─── 本文抜粋
· 

ホセ・ムヒカの言葉

先日、『世界で最も貧しい大統領 ホセ・ムヒカの言葉』という本を読みました。

ムヒカ氏は南米ウルグアイの前大統領で、4月に初来日した際にはテレビなどのメディアでも大きく取り上げられたので、記憶に残っている方も多いかと思います。 

 

―貧乏な人とは、少ししかモノを持っていない人ではなく、無限の欲があり、いくらあっても満足しない人のことだ― 

 

人間はもっと良い暮らしをするためにモノを必要としますが、それを達成するためは消費と仕事をどんどん増やさなければいけないという矛盾に満ちた現在の状況や、底を知らない大量消費主義社会の危険性に、彼は警鐘を鳴らしています。

発展とは本来は人類に幸福をもたらすものでなくてはならないはずなのに、発展していくために自分の時間を犠牲にして働くことは人の幸せを阻害することだとも云っています。
──────
─── 入力データ
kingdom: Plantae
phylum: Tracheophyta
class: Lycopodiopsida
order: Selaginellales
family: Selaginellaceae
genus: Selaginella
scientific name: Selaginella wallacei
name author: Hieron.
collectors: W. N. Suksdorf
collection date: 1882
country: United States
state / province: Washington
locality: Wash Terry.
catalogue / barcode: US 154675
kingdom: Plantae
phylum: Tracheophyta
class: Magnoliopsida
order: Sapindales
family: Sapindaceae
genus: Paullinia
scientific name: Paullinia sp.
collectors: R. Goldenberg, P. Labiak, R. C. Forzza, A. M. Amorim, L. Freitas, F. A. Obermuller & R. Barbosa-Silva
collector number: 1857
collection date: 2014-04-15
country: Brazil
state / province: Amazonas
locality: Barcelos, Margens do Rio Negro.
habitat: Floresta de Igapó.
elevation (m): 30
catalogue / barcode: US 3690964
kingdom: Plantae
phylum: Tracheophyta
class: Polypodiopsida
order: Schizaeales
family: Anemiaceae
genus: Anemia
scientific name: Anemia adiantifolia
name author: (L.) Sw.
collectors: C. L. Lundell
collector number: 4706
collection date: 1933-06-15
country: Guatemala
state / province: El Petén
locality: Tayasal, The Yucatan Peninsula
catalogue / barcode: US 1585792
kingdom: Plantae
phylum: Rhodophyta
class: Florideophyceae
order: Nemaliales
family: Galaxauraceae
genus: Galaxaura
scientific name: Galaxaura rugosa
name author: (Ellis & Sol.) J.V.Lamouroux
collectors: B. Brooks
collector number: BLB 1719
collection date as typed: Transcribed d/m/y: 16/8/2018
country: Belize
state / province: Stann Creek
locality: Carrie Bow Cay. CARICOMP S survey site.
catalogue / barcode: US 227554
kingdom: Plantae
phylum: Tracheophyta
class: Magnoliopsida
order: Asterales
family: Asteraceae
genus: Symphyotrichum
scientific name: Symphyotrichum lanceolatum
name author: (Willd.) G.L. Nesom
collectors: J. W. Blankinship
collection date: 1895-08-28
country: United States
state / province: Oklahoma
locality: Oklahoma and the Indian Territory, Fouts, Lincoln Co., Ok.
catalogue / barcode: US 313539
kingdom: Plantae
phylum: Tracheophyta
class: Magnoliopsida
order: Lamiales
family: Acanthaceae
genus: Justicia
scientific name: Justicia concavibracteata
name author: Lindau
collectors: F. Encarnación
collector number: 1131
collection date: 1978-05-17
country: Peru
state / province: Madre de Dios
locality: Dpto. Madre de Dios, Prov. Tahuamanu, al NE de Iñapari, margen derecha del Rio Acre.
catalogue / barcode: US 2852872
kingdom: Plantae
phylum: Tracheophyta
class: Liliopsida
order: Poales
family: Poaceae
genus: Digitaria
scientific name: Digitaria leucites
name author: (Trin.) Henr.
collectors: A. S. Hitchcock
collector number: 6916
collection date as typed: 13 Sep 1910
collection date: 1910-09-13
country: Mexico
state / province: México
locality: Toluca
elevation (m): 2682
──────
• [課題 A]:
ホセ・ムヒカに関する文章から、次の各問いに答えよ。
(i) 筆者が読んだ本の題名は何か。
(ii) ムヒカ氏はどこの国の前大統領か。
(iii) 引用された言葉では、「貧乏な人」とはどのような人とされているか。
• [課題 B]:
ホセ・ムヒカに関する文章を、最後の文に続けて書き進めよ。
記録は、ホセ・ムヒカに関する文章とは別個の資料である。

• [解答 A]:
(i) 『世界で最も貧しい大統領 ホセ・ムヒカの言葉』
(ii) 南米ウルグアイ
(iii) 無限の欲があり、いくらあっても満足しない人

• [解答 B]:
 

この本を読んで、人間の欲には際限がないんだと理解すると、今でも十分足りてるんじゃないかと等身大の自分に気づきます。

そうすると、最低限必要なものさえなくて困っている方々の気持ちを少しでも理解できるようになれるかもしれません。

熊本地震で被災された多くの方々の気持ちに少しでも寄り添えるようになれるかもしれません。

もっと私達が周りの人の役に立てるような人間にならなければいけませんね。

極めて質素に暮らし、でも幸せそうで自信に満ちたムヒカ氏の言葉のひとことひとことがずっしりと心に刺さり、「本当の幸せとは何か」を深く考えさせられます。 

 

日本にも清廉、中庸、節度、分をわきまえる、身の丈を知る等など…素敵な言葉があります。

敬愛する西郷隆盛は『児孫のために美田を買わず』の名言を遺しました。

維新後の政府官僚の贅沢三昧に警鐘を鳴らし、自身は生涯質素を貫いたそうです。

時代は変わっても、心に響く言葉は万国共通で時間軸を飛び越えます。自分の足元を見つめ直す良い読書となりました。